Kerger also pointed to two national surveys, one by Rasmussen Reports and another conducted by leading Republican and Democratic researchers for PBS, which showed that voters across the political spectrum overwhelmingly oppose eliminating federal funding for public television.
Rasmussen’s research found that just 21% of Americans – and only 32% of Republicans – favour ending public broadcasting support. In the PBS Hart Research – American Viewpoint poll, 83% of voters, including 70% of those who voted for Trump, said they wanted Congress to find savings elsewhere.
Patricia Harrison, president and CEO of the CPB, said the plans “would initially devastate and ultimately destroy public media’s role in early childhood education, public safety, connecting citizens to our history, and promoting civil discussions – all for Americans in both rural and urban communities.”

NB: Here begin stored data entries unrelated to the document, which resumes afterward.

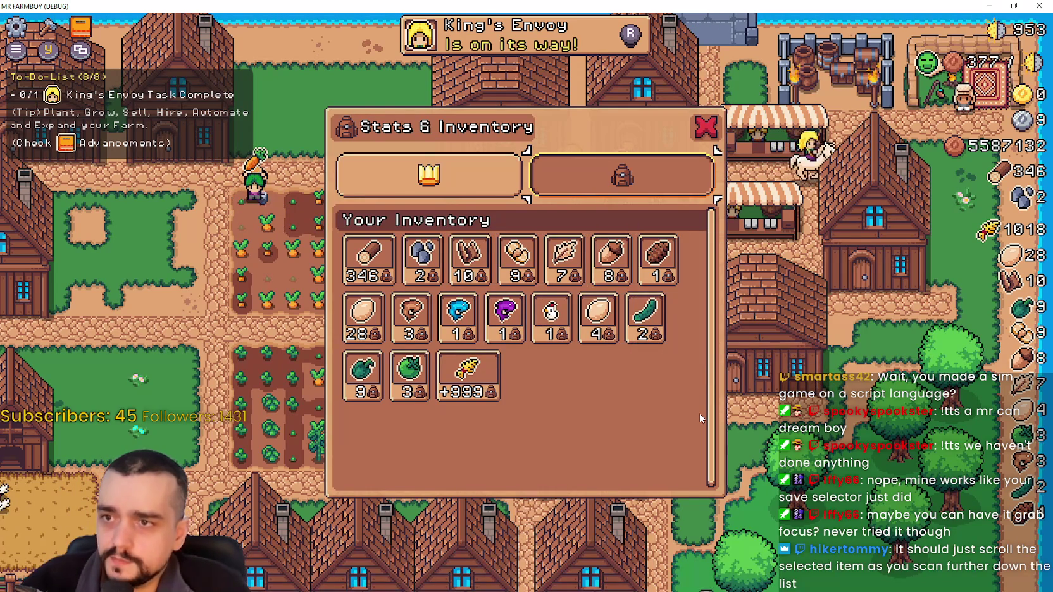
Flip repeatedly between the stats and inventory tabs with Left and Right.
key("Left")
key("Right")
key("Left")
key("Right")
key("Left")
key("Right")
key("Left")
key("Right")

She added: “We will work with the new administration and Congress in raising awareness that elimination of federal funding to CPB begins the collapse of the public media system itself and the end of this essential national service.”
Sesame Workshop, the nonprofit educational group behind Sesame Street, which airs on PBS, issued its own statement saying: “Sesame Street was created to provide early access to education for all children. Research shows that high quality preschool educational experiences are a key determinant in an individual’s lifelong learning outcomes.

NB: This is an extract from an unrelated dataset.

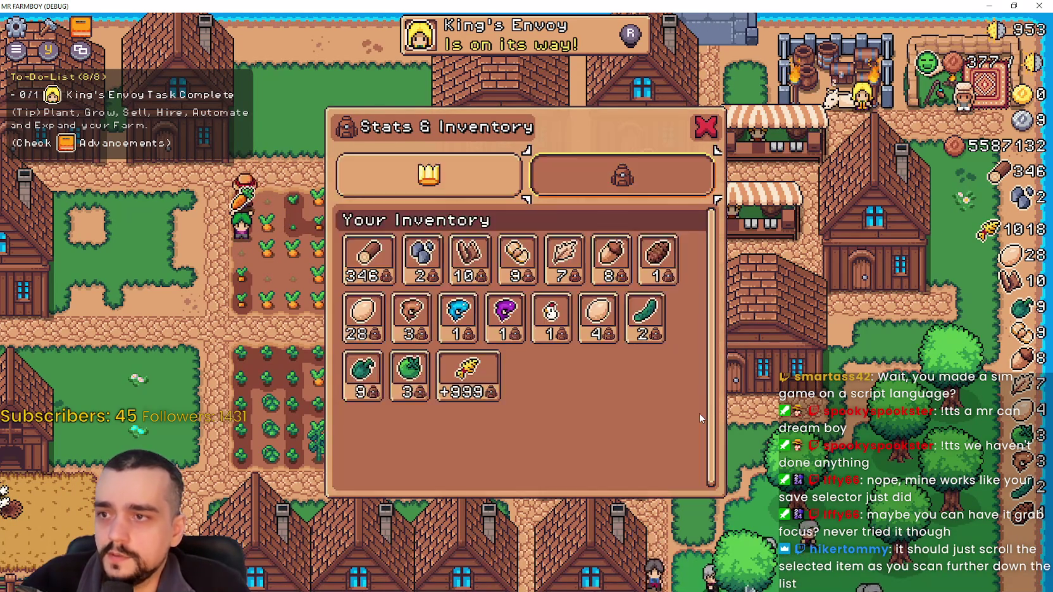
key("Left")
key("Right")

“PBS makes Sesame Street available to all Americans and thereby continues to play a major role in helping less privileged kids gain access to preschool education that has proven and enduring value. While Sesame Workshop currently receives no direct funding from PBS or CPB, we stand firmly and passionately in support of the vital public investment that allows them to continue this important work.”
The Trump administration is planning sweeping cuts to arts funding, of which the public service broadcasting cuts are a part.

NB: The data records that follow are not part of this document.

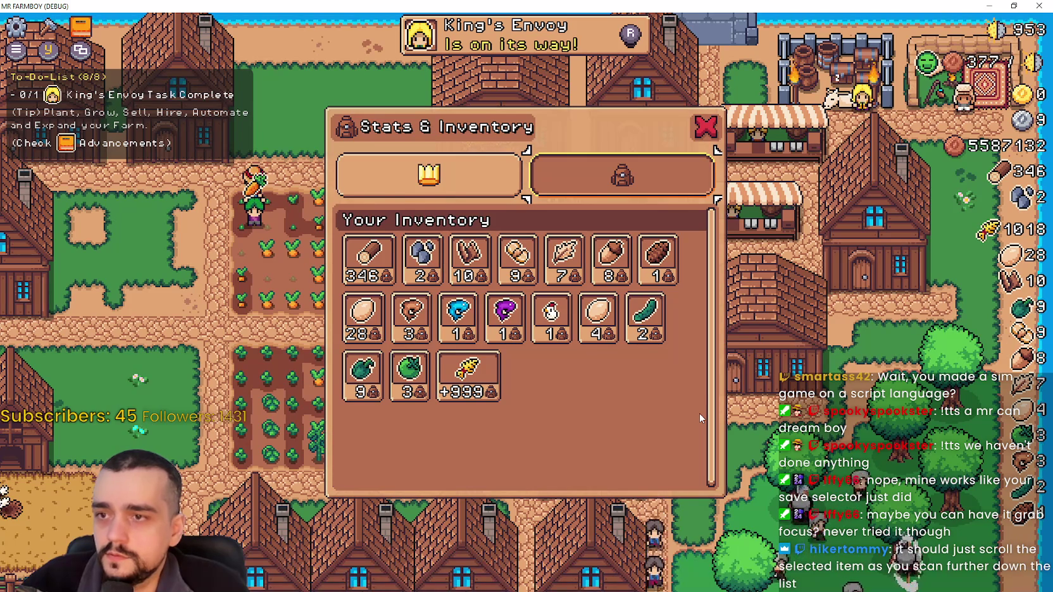
key("Left")
key("Right")
Step through the Wheat, Paper Scroll, Fish VII and Chicken Egg tooltips, then leave to stats.
key("Down")
key("Down")
key("Down")
key("Left")
key("Up")
key("Up")
key("Right")
key("Down")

Liz Janneman, executive VP of network strategy at independently owned arts network Ovation TV, described the plan as “a new low point for the current administration.”
“By ignoring the voices of millions of Americans, and focusing on the ill-informed advice of organisations like The Heritage Foundation, president Trump has taken an axe to one of the best investments the federal government makes year in and year out,” she said.
“Rather than the short-sighted point of view that the arts are a frivolity or a luxury not worthy of federal funding, this administration fails to recognise the well-documented fact that arts and culture industries generate US$22.3bn in revenue to local, state and federal governments every year, and create 4.13 million full-time jobs, generating US$86.68bn in household income.
“The arts are also one of America’s biggest exports. So, if the contention is that eliminating the budget is somehow going to save the federal government money, then someone needs to check the batteries in their calculator.”